Social Media Takes a More Prominent Role in Care

June 24, 2013
The use of social media to engage patients and their caregivers has become a top priority at St. Louis (Mo.) Children’s Hospital, which, according to marketing manager Kay Franks, has helped the organization track its referrals and increased the active participation of patients’ parents and caregivers.
The use of social media to engage patients and their caregivers has become a top priority at St. Louis (Mo.) Children’s Hospital, which, according to marketing manager Kay Franks, has helped the organization track its referrals and increased the active participation of patients’ parents and caregivers.
The hospital’s social media initiatives make it an exception to the rule in light of the results of a survey, released last month by the Health Research Institute of PwC, which found that social media activity by hospitals (and health insurers and pharmaceutical companies) are miniscule compared to activity on community sites. While eight in 10 healthcare organizations tracked by HRI during a one-week period had a presence on various social media sites, community sites had 24 times more social media activity than corporate sites. Among the report’s findings: a third of consumers use social media for health-related matters, and one in three use it to seek information about other patients’ experience with their disease. (For more information about the survey’s findings, read Gabe Perna’s recent blog post.)

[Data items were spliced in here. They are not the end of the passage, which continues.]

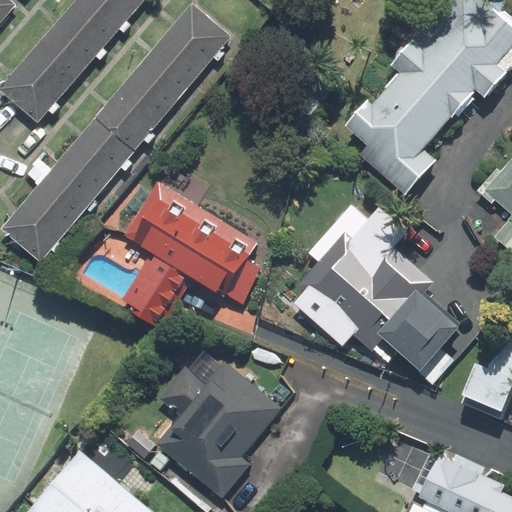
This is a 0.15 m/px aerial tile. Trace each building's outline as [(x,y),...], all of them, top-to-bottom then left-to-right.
[(8,0),(0,0),(0,23),(15,6),(8,0)] [(71,0),(0,83),(0,90),(37,122),(141,0),(71,0)] [(371,154),(417,195),(449,159),(438,149),(490,91),(498,98),(511,83),(511,6),(505,0),(474,0),(439,39),(432,33),(404,65),(410,70),(359,127),(379,145),(371,154)] [(191,2),(0,225),(0,226),(40,260),(231,35),(191,2)] [(511,227),(503,238),(511,245),(511,165),(508,170),(506,167),(485,190),(511,213),(511,227)] [(166,252),(135,307),(171,327),(201,273),(250,303),(271,268),(257,259),(268,241),(167,180),(134,233),(166,252)] [(355,229),(306,285),(389,359),(405,341),(436,369),(476,324),(436,290),(445,280),(395,237),(391,241),(372,224),(362,235),(355,229)] [(166,445),(231,498),(259,463),(252,457),(291,409),(210,344),(167,398),(189,416),(166,445)] [(511,357),(502,369),(489,364),(473,403),(511,418),(511,357)] [(511,511),(511,480),(440,447),(420,490),(466,511),(465,511),(511,511)] [(165,511),(93,449),(37,511),(165,511)]
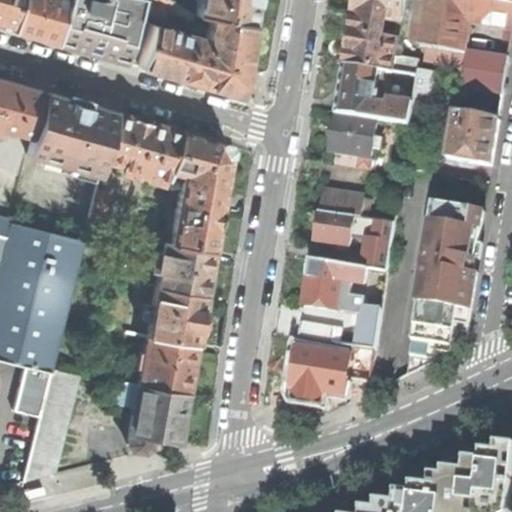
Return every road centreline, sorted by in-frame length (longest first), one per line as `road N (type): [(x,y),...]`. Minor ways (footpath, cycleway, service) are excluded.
road 1 (residential): [(281,131),(238,401),(234,477)]
road 2 (residential): [(0,53),(281,131)]
road 3 (residential): [(511,200),(482,392)]
road 4 (secondary): [(392,430),(283,454),(234,477)]
road 5 (secondary): [(255,482),(289,482),(392,430)]
road 6 (secondary): [(93,511),(234,477)]
road 7 (residential): [(281,131),(305,0)]
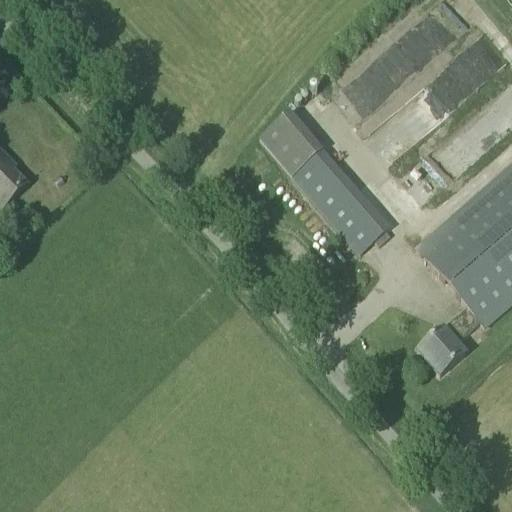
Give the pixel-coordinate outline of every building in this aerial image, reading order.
[(385,105),(425,68),(419,61),(429,52),(410,33),(360,79),(385,105)] [(359,260),(374,247),(378,251),(389,241),(385,237),(389,234),(322,156),(289,117),(258,145),(291,182),(359,260)] [(392,162),(400,173),(437,145),(430,135),(392,162)] [(0,213),(1,214),(25,190),(2,166),(6,162),(0,156),(0,213)] [(511,169),(415,254),(466,313),(480,328),(483,332),(511,306),(511,169)] [(455,349),(480,328),(466,313),(442,333),(441,333),(416,355),(438,381),(464,359),(455,349)]
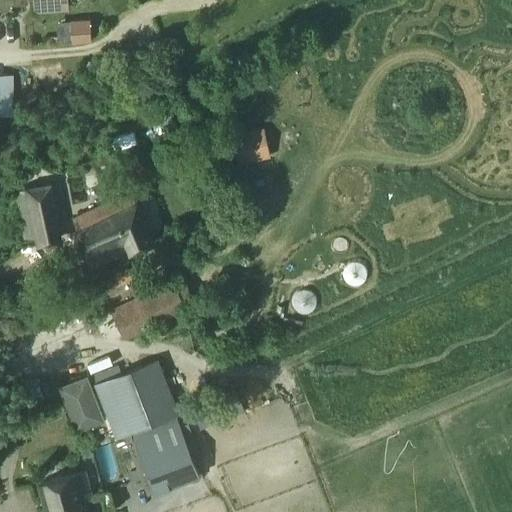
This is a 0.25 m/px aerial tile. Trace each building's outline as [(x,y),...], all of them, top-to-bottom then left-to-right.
[(91,42),(90,24),(78,25),(78,31),(73,31),(74,43),(91,42)] [(15,75),(0,74),(0,114),(13,115),(15,75)] [(242,164),(265,158),(262,143),(238,149),(242,164)] [(63,241),(62,232),(70,231),(60,181),(16,190),(26,239),(36,237),(38,245),(63,241)] [(154,243),(133,193),(72,217),(93,269),(130,254),(130,253),(154,243)] [(216,247),(206,254),(211,260),(220,253),(216,247)] [(187,310),(173,280),(113,309),(127,339),(187,310)] [(79,286),(68,291),(70,296),(81,292),(79,286)] [(179,414),(157,358),(95,382),(117,436),(148,424),(149,428),(132,435),(155,494),(201,476),(176,415),(179,414)] [(105,421),(87,376),(59,387),(77,432),(105,421)] [(93,499),(85,471),(38,484),(45,511),(100,511),(99,511),(87,511),(85,502),(93,499)]
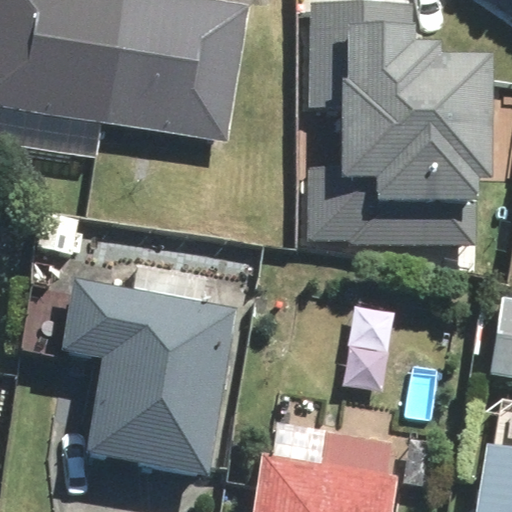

These happen to be among the reasons that St. Louis Children’s Hospital has stepped up its social media presence [under the guidance of tSunela, a St. Louis-based digital marketing firm specializing in social media and search engine optimization (SEO)]. The hospital recently launched a redesigned website that is far more integrated with social media, Franks says. “Our redesign is much more user friendly, it’s action oriented, and involves taxonomy, so we are able to link more closely our health content with our service lines,” she says. She adds that the hospital relies heavily on SEO, which includes a balance of clinical terms as well as layman terms.
Franks says social media has become very important to the hospital as a way to reach out to consumers. “My demographic is parents and predominantly female between the ages of 25 and 45, and this is predominantly who is using social media,” she says. “We need to be where our customers are.” She adds that she has been receiving requests from physicians to establish a social media presence.
According to Franks, St. Louis Children’s has been busily establishing a social media presence, especially during the last three years, through Facebook, Twitter, YouTube, and ICyou, a health video sharing site. Videos have become an important part of its media mix, she says. It uses videos to promote preventative health and wellness. Facebook has been very effective in encouraging patient interactions regarding specific conditions and surgical procedures, she says.
“Statistics show that the main reason that anyone goes on the Internet is to find health information,” Franks says. “Assuming that it’s something we treat, we want it to be there in that search engine and we want them to read our information, which we believe is trusted information,” she says.
Franks adds that the hospital has also sought to extend its social media reach to mobile devices. In January 2010 it created a mobile app of Kid Care, a symptom-based application, which can be downloaded from its website. The mobile app, which is marketed primarily in the Missouri-Illinois area, has had 25,000 downloads since it was launched in January 2010. (The hospital also runs a call center, staffed by a live pediatric nurse.)
Franks, who notes that referrals are reported on a regular basis, “conservatively” estimates that the hospital’s website generated $8.2 million in revenue last year.
“We are pleased with our presence in social media,” Franks says, adding that the hospital’s senior leadership has been supportive of its social media initiatives. In her view, social media is a way for parents of patients to interact with themselves, as well as a way for the hospital to stay connected with its patients. “Our goal is primarily to drive referrals and to make sure we are providing good health information,” she says. Social media will play a more important part in reaching that goal in the future.